**Exercise details**
The response must contain every line from the records below that has "Weiblich".

(Itemized modification records)
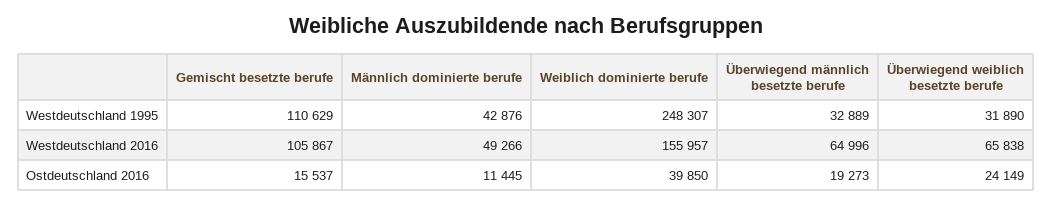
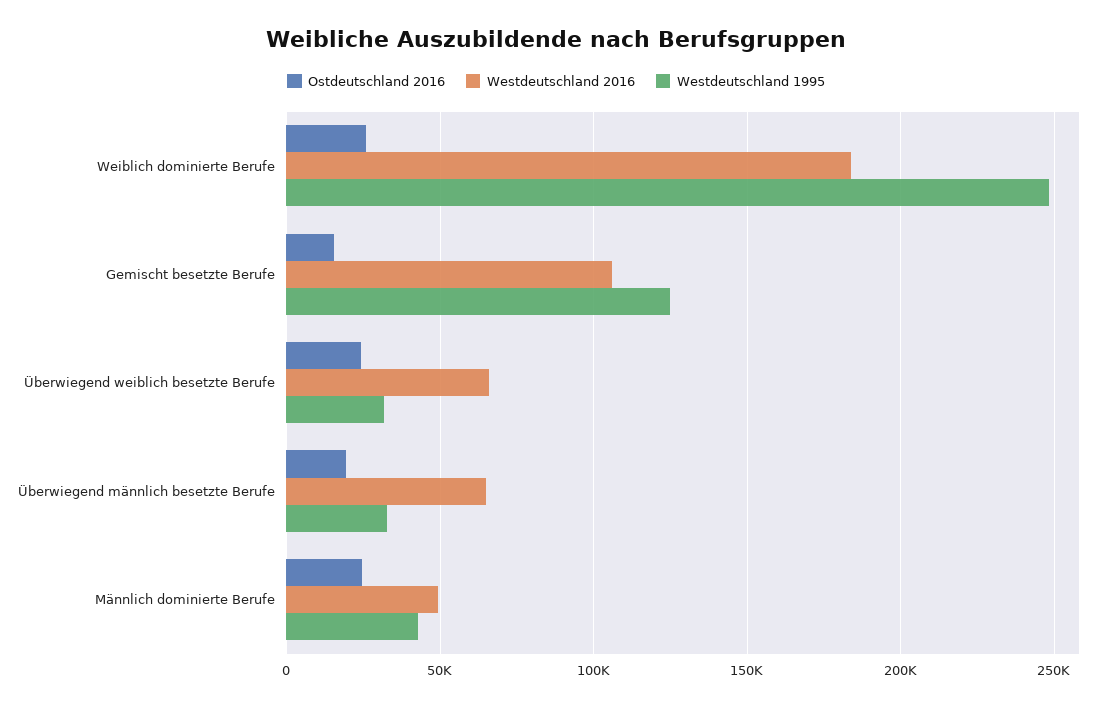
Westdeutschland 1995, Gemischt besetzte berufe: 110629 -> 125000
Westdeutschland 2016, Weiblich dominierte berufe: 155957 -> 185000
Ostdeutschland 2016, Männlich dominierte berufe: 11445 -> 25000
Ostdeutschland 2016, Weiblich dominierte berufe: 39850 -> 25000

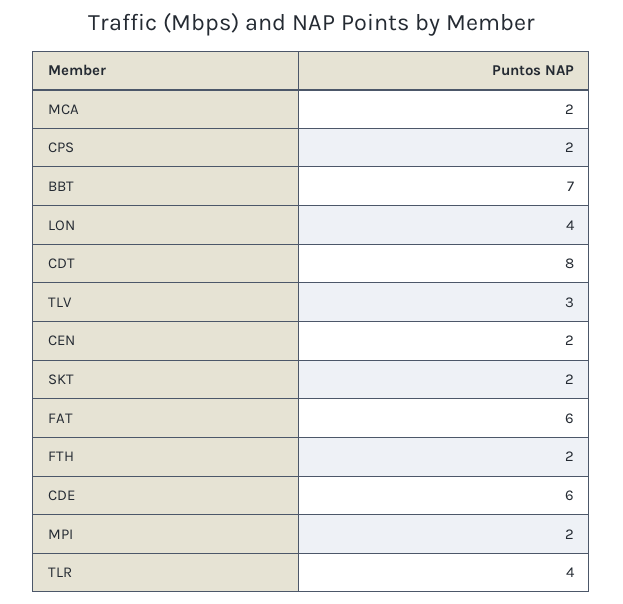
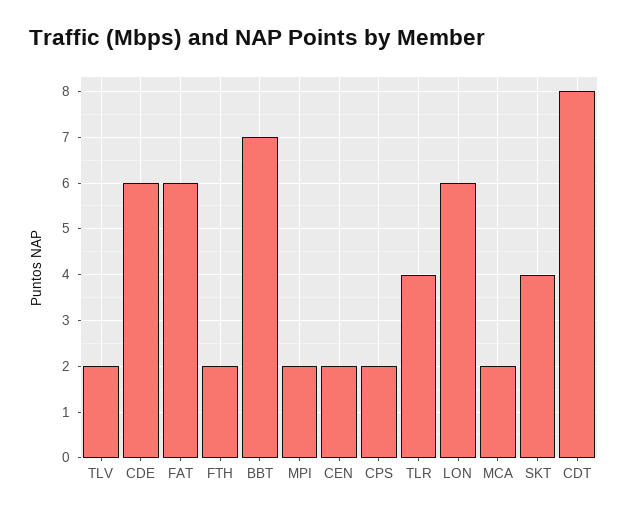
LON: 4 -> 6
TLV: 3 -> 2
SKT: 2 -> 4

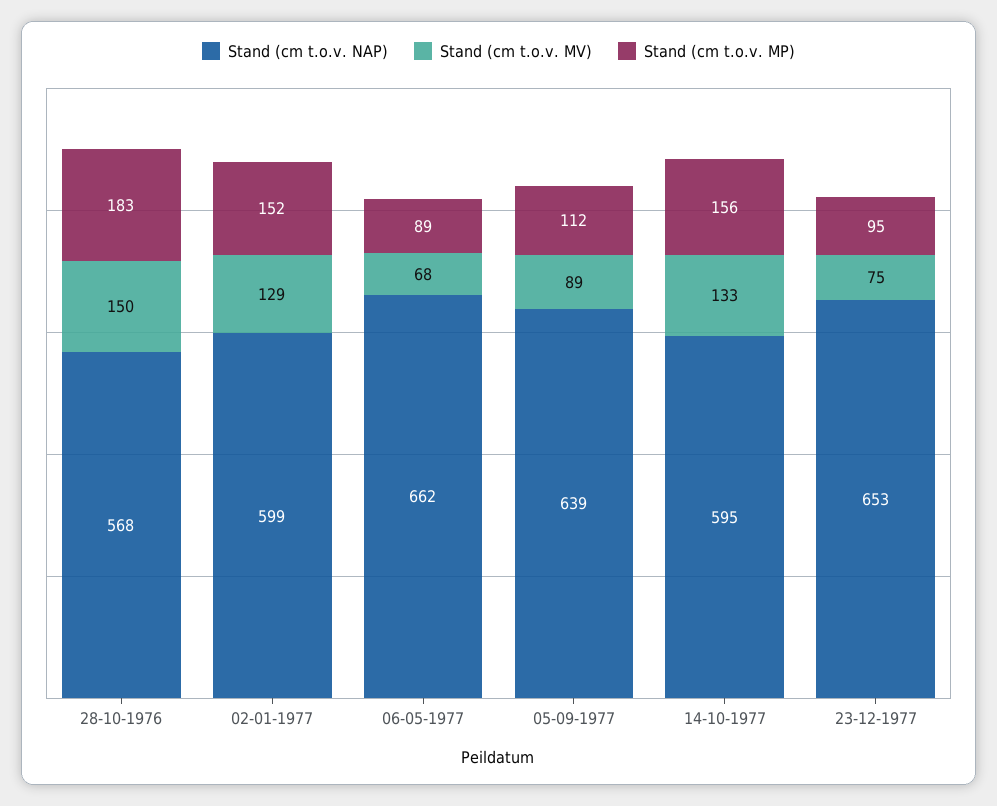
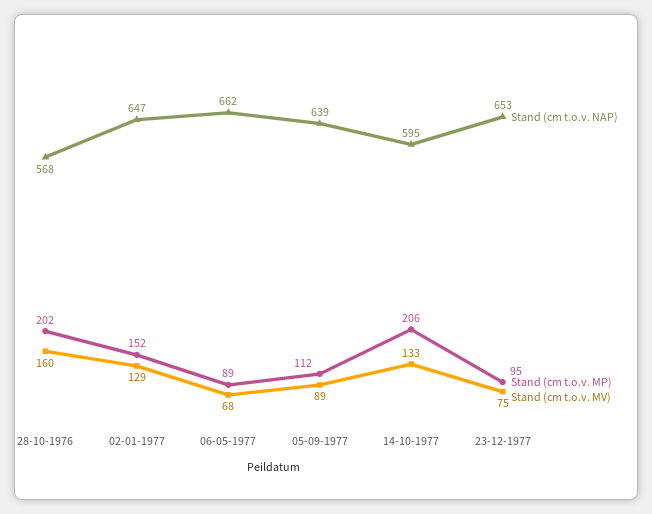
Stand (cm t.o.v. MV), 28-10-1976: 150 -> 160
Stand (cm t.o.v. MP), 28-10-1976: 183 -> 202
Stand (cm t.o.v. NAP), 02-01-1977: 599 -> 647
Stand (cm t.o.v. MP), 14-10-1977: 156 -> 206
--
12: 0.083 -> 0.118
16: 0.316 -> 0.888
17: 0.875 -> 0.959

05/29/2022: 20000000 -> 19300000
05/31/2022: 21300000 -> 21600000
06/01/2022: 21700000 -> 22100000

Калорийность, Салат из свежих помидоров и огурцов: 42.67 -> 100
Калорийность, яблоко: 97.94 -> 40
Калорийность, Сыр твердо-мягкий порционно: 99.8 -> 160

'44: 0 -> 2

**Response area**
Westdeutschland 2016, Weiblich dominierte berufe: 155957 -> 185000
Ostdeutschland 2016, Weiblich dominierte berufe: 39850 -> 25000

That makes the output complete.